START INFORMATION SUPPLIED

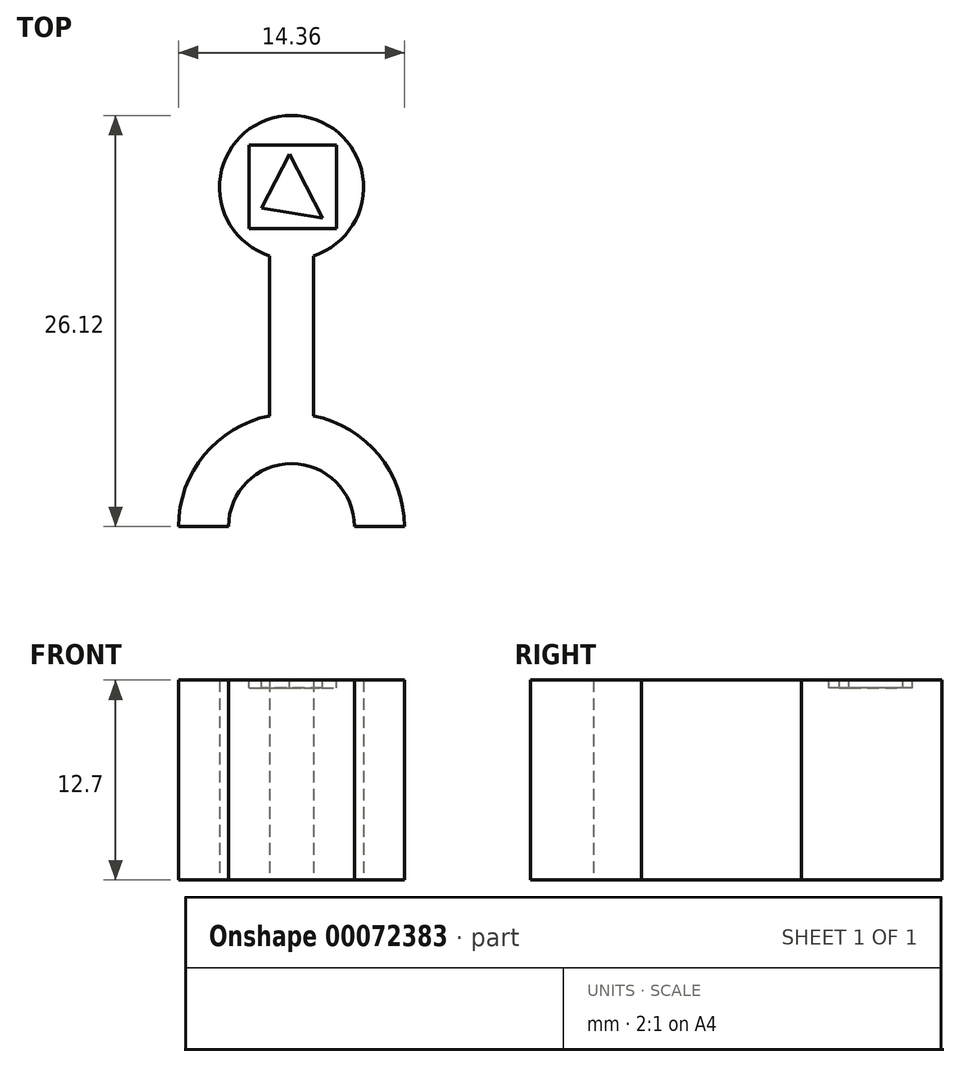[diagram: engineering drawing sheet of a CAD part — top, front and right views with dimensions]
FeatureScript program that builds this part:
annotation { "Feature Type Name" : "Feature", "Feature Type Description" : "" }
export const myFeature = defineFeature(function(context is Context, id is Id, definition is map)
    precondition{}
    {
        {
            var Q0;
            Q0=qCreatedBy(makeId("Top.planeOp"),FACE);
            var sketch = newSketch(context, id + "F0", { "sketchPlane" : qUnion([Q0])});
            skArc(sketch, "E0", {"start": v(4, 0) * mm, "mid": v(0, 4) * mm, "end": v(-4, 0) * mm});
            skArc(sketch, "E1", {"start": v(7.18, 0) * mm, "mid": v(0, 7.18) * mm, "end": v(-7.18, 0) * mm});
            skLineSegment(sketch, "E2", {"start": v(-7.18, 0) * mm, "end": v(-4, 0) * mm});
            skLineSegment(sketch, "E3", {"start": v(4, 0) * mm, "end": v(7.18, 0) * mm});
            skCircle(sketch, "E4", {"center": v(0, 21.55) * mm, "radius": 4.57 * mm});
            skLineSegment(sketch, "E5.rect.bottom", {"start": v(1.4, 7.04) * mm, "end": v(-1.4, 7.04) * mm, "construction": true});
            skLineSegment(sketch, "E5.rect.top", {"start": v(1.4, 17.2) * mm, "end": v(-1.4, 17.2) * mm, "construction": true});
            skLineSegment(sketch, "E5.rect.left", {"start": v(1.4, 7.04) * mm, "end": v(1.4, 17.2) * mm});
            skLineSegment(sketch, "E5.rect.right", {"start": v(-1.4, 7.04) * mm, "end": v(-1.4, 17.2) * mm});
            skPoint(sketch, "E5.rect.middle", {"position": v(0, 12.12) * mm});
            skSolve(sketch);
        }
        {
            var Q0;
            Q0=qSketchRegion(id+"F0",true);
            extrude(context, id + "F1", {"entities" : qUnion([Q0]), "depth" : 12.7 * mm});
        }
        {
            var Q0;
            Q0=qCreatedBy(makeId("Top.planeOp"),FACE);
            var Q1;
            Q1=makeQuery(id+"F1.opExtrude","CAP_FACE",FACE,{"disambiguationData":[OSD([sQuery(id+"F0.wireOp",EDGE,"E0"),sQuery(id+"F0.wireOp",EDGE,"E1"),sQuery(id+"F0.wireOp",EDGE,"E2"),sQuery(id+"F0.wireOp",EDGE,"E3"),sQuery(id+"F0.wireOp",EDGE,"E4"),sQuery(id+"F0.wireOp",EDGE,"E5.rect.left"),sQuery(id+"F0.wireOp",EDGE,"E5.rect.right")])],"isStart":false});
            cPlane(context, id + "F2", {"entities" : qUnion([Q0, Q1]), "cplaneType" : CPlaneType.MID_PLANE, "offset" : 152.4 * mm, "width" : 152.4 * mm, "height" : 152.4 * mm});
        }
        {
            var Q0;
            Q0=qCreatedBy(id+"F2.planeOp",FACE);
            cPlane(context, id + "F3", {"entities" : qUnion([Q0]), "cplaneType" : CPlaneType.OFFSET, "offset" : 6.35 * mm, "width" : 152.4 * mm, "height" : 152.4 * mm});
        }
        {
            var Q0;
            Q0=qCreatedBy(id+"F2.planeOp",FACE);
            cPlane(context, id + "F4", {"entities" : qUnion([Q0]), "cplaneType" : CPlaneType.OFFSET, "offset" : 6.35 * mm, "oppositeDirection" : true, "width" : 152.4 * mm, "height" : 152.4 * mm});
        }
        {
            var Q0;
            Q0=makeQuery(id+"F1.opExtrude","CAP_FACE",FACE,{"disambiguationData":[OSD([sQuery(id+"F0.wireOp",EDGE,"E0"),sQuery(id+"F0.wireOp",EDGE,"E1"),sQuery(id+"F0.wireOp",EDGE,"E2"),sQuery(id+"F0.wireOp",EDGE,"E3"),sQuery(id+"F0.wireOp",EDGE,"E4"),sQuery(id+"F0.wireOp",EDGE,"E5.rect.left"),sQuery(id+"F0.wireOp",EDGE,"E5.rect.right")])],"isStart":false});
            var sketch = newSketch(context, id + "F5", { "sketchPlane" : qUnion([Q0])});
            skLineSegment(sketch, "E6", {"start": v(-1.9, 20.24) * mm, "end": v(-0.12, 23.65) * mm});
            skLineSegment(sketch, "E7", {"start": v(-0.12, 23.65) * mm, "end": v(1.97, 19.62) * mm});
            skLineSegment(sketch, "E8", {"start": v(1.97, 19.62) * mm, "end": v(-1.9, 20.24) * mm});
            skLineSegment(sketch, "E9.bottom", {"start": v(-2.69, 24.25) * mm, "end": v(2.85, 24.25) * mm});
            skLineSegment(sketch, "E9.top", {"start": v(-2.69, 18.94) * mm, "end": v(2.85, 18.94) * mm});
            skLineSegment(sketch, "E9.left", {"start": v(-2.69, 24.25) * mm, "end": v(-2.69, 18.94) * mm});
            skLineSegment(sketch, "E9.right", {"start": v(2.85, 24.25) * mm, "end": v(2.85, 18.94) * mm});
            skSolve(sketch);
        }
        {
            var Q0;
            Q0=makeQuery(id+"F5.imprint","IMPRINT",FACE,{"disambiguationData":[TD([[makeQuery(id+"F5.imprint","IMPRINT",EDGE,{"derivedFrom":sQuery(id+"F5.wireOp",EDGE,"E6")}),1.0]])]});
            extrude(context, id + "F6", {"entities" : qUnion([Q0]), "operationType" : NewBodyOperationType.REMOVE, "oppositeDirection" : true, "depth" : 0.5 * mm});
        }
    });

END INFORMATION SUPPLIED

Please substitute "skLine" for every "skLineSegment" in the listing and write out the whole listing again with nothing else changed. Leave the pictures out.

SOLUTION.
[diagram: engineering drawing sheet of a CAD part — top, front and right views with dimensions]
FeatureScript program that builds this part:
annotation { "Feature Type Name" : "Feature", "Feature Type Description" : "" }
export const myFeature = defineFeature(function(context is Context, id is Id, definition is map)
    precondition{}
    {
        {
            var Q0;
            Q0=qCreatedBy(makeId("Top.planeOp"),FACE);
            var sketch = newSketch(context, id + "F0", { "sketchPlane" : qUnion([Q0])});
            skArc(sketch, "E0", {"start": v(4, 0) * mm, "mid": v(0, 4) * mm, "end": v(-4, 0) * mm});
            skArc(sketch, "E1", {"start": v(7.18, 0) * mm, "mid": v(0, 7.18) * mm, "end": v(-7.18, 0) * mm});
            skLine(sketch, "E2", {"start": v(-7.18, 0) * mm, "end": v(-4, 0) * mm});
            skLine(sketch, "E3", {"start": v(4, 0) * mm, "end": v(7.18, 0) * mm});
            skCircle(sketch, "E4", {"center": v(0, 21.55) * mm, "radius": 4.57 * mm});
            skLine(sketch, "E5.rect.bottom", {"start": v(1.4, 7.04) * mm, "end": v(-1.4, 7.04) * mm, "construction": true});
            skLine(sketch, "E5.rect.top", {"start": v(1.4, 17.2) * mm, "end": v(-1.4, 17.2) * mm, "construction": true});
            skLine(sketch, "E5.rect.left", {"start": v(1.4, 7.04) * mm, "end": v(1.4, 17.2) * mm});
            skLine(sketch, "E5.rect.right", {"start": v(-1.4, 7.04) * mm, "end": v(-1.4, 17.2) * mm});
            skPoint(sketch, "E5.rect.middle", {"position": v(0, 12.12) * mm});
            skSolve(sketch);
        }
        {
            var Q0;
            Q0=qSketchRegion(id+"F0",true);
            extrude(context, id + "F1", {"entities" : qUnion([Q0]), "depth" : 12.7 * mm});
        }
        {
            var Q0;
            Q0=qCreatedBy(makeId("Top.planeOp"),FACE);
            var Q1;
            Q1=makeQuery(id+"F1.opExtrude","CAP_FACE",FACE,{"disambiguationData":[OSD([sQuery(id+"F0.wireOp",EDGE,"E0"),sQuery(id+"F0.wireOp",EDGE,"E1"),sQuery(id+"F0.wireOp",EDGE,"E2"),sQuery(id+"F0.wireOp",EDGE,"E3"),sQuery(id+"F0.wireOp",EDGE,"E4"),sQuery(id+"F0.wireOp",EDGE,"E5.rect.left"),sQuery(id+"F0.wireOp",EDGE,"E5.rect.right")])],"isStart":false});
            cPlane(context, id + "F2", {"entities" : qUnion([Q0, Q1]), "cplaneType" : CPlaneType.MID_PLANE, "offset" : 152.4 * mm, "width" : 152.4 * mm, "height" : 152.4 * mm});
        }
        {
            var Q0;
            Q0=qCreatedBy(id+"F2.planeOp",FACE);
            cPlane(context, id + "F3", {"entities" : qUnion([Q0]), "cplaneType" : CPlaneType.OFFSET, "offset" : 6.35 * mm, "width" : 152.4 * mm, "height" : 152.4 * mm});
        }
        {
            var Q0;
            Q0=qCreatedBy(id+"F2.planeOp",FACE);
            cPlane(context, id + "F4", {"entities" : qUnion([Q0]), "cplaneType" : CPlaneType.OFFSET, "offset" : 6.35 * mm, "oppositeDirection" : true, "width" : 152.4 * mm, "height" : 152.4 * mm});
        }
        {
            var Q0;
            Q0=makeQuery(id+"F1.opExtrude","CAP_FACE",FACE,{"disambiguationData":[OSD([sQuery(id+"F0.wireOp",EDGE,"E0"),sQuery(id+"F0.wireOp",EDGE,"E1"),sQuery(id+"F0.wireOp",EDGE,"E2"),sQuery(id+"F0.wireOp",EDGE,"E3"),sQuery(id+"F0.wireOp",EDGE,"E4"),sQuery(id+"F0.wireOp",EDGE,"E5.rect.left"),sQuery(id+"F0.wireOp",EDGE,"E5.rect.right")])],"isStart":false});
            var sketch = newSketch(context, id + "F5", { "sketchPlane" : qUnion([Q0])});
            skLine(sketch, "E6", {"start": v(-1.9, 20.24) * mm, "end": v(-0.12, 23.65) * mm});
            skLine(sketch, "E7", {"start": v(-0.12, 23.65) * mm, "end": v(1.97, 19.62) * mm});
            skLine(sketch, "E8", {"start": v(1.97, 19.62) * mm, "end": v(-1.9, 20.24) * mm});
            skLine(sketch, "E9.bottom", {"start": v(-2.69, 24.25) * mm, "end": v(2.85, 24.25) * mm});
            skLine(sketch, "E9.top", {"start": v(-2.69, 18.94) * mm, "end": v(2.85, 18.94) * mm});
            skLine(sketch, "E9.left", {"start": v(-2.69, 24.25) * mm, "end": v(-2.69, 18.94) * mm});
            skLine(sketch, "E9.right", {"start": v(2.85, 24.25) * mm, "end": v(2.85, 18.94) * mm});
            skSolve(sketch);
        }
        {
            var Q0;
            Q0=makeQuery(id+"F5.imprint","IMPRINT",FACE,{"disambiguationData":[TD([[makeQuery(id+"F5.imprint","IMPRINT",EDGE,{"derivedFrom":sQuery(id+"F5.wireOp",EDGE,"E6")}),1.0]])]});
            extrude(context, id + "F6", {"entities" : qUnion([Q0]), "operationType" : NewBodyOperationType.REMOVE, "oppositeDirection" : true, "depth" : 0.5 * mm});
        }
    });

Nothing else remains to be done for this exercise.